Problem –
Restate word for word the entries below, starting with the line with "left elbow: (187, 325)" and continuing through the line with "right back paw: (398, 907)". Include both of those lines and no others.

---

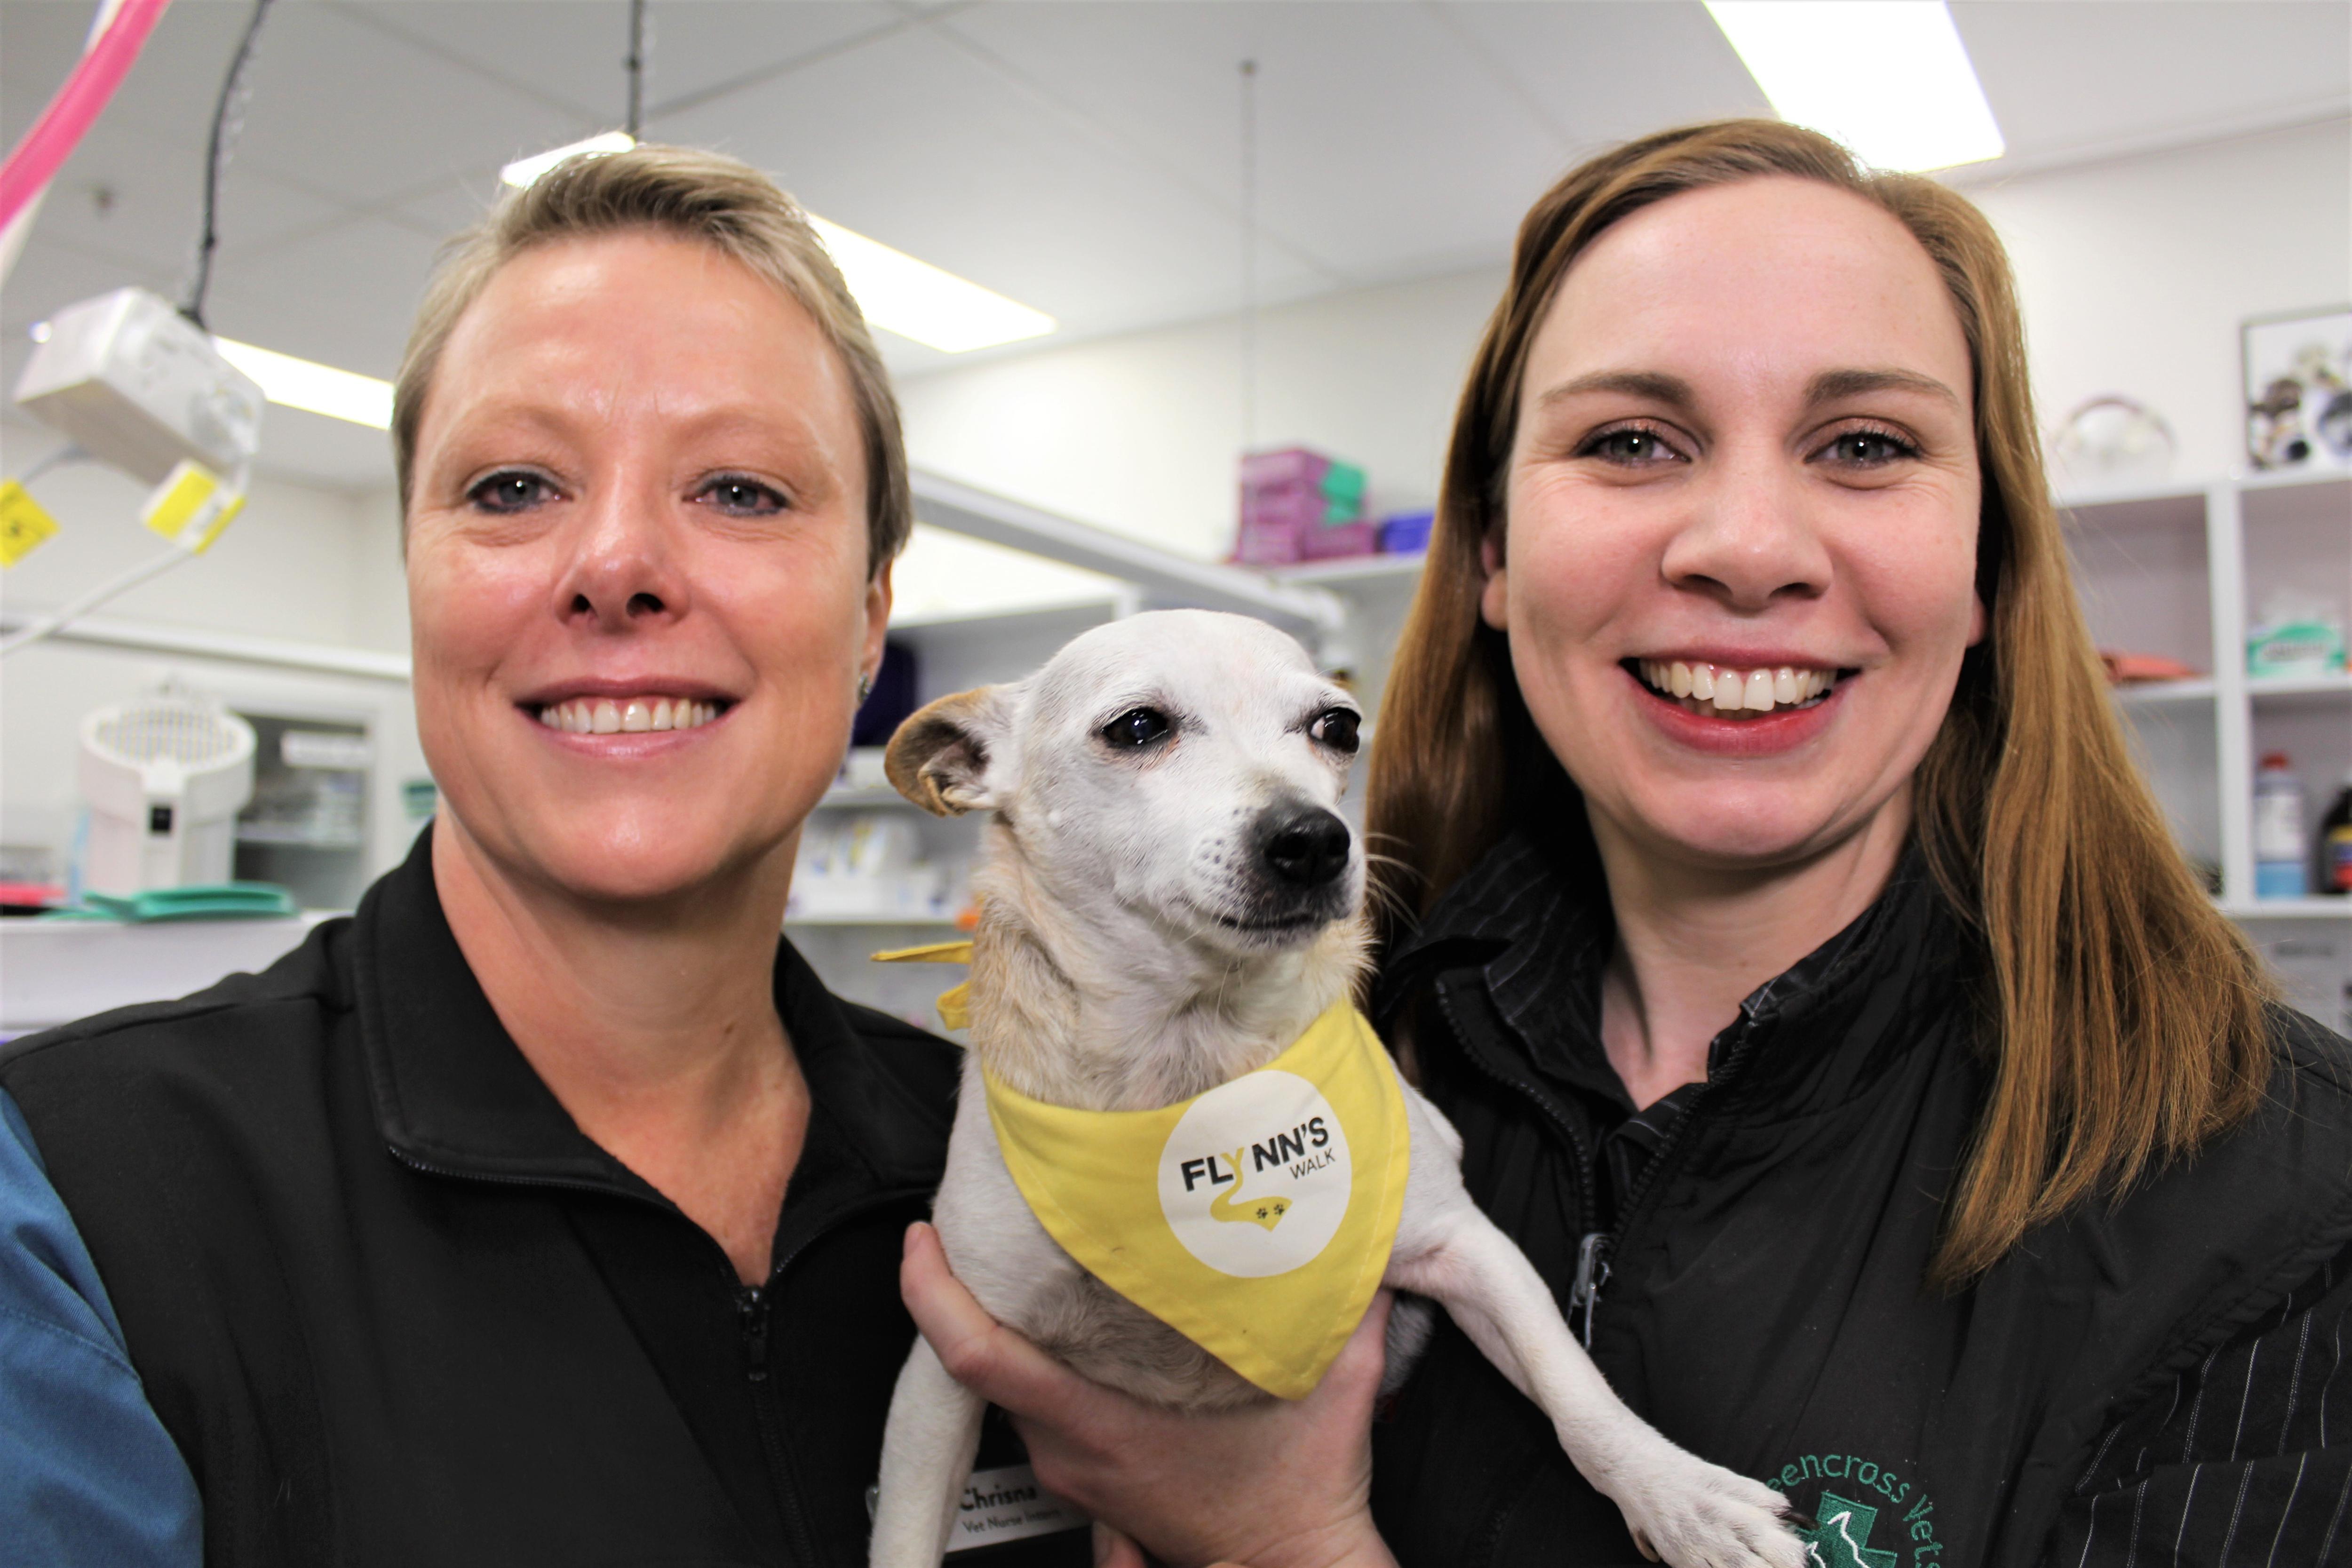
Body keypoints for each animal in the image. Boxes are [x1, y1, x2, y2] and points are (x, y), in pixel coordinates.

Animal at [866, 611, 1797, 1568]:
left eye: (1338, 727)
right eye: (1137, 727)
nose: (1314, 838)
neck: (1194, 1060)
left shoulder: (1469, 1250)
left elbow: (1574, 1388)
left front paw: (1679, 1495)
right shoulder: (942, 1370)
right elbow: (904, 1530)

---

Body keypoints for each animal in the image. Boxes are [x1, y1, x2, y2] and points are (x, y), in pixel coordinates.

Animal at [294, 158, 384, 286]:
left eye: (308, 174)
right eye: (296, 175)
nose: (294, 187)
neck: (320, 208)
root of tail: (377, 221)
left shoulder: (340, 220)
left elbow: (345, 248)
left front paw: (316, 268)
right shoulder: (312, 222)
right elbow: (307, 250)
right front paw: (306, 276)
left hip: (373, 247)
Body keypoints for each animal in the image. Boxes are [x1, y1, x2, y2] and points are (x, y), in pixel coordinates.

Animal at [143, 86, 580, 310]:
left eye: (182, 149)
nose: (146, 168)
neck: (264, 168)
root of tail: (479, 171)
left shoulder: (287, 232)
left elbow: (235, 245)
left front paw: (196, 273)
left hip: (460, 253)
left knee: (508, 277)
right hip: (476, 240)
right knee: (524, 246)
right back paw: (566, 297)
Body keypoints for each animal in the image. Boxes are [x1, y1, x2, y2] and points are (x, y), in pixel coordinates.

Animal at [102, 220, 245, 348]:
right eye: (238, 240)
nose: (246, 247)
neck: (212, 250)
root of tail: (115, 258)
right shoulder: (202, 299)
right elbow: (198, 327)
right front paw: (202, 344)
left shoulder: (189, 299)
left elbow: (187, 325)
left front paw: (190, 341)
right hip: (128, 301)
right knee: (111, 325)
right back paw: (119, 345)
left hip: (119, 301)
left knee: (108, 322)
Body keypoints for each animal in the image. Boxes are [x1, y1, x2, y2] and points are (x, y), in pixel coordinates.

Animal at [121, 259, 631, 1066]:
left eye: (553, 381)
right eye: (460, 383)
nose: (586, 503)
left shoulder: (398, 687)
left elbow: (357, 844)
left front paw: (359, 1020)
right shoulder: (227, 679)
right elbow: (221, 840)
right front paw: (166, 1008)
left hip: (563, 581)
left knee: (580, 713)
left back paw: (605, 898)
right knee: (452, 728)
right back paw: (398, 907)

---

Reply –
left elbow: (187, 325)
left front paw: (190, 341)
right hip: (128, 301)
right knee: (111, 325)
right back paw: (119, 345)
left hip: (119, 301)
left knee: (108, 322)
Body keypoints for each animal in the image. Boxes are [x1, y1, x2, y2] and points are (x, y), in pixel coordinates.

Animal at [121, 259, 631, 1066]:
left eye: (553, 381)
right eye: (460, 383)
nose: (586, 503)
left shoulder: (398, 687)
left elbow: (357, 844)
left front paw: (359, 1020)
right shoulder: (227, 679)
right elbow: (221, 840)
right front paw: (166, 1008)
left hip: (563, 581)
left knee: (580, 713)
left back paw: (605, 898)
right knee: (452, 728)
right back paw: (398, 907)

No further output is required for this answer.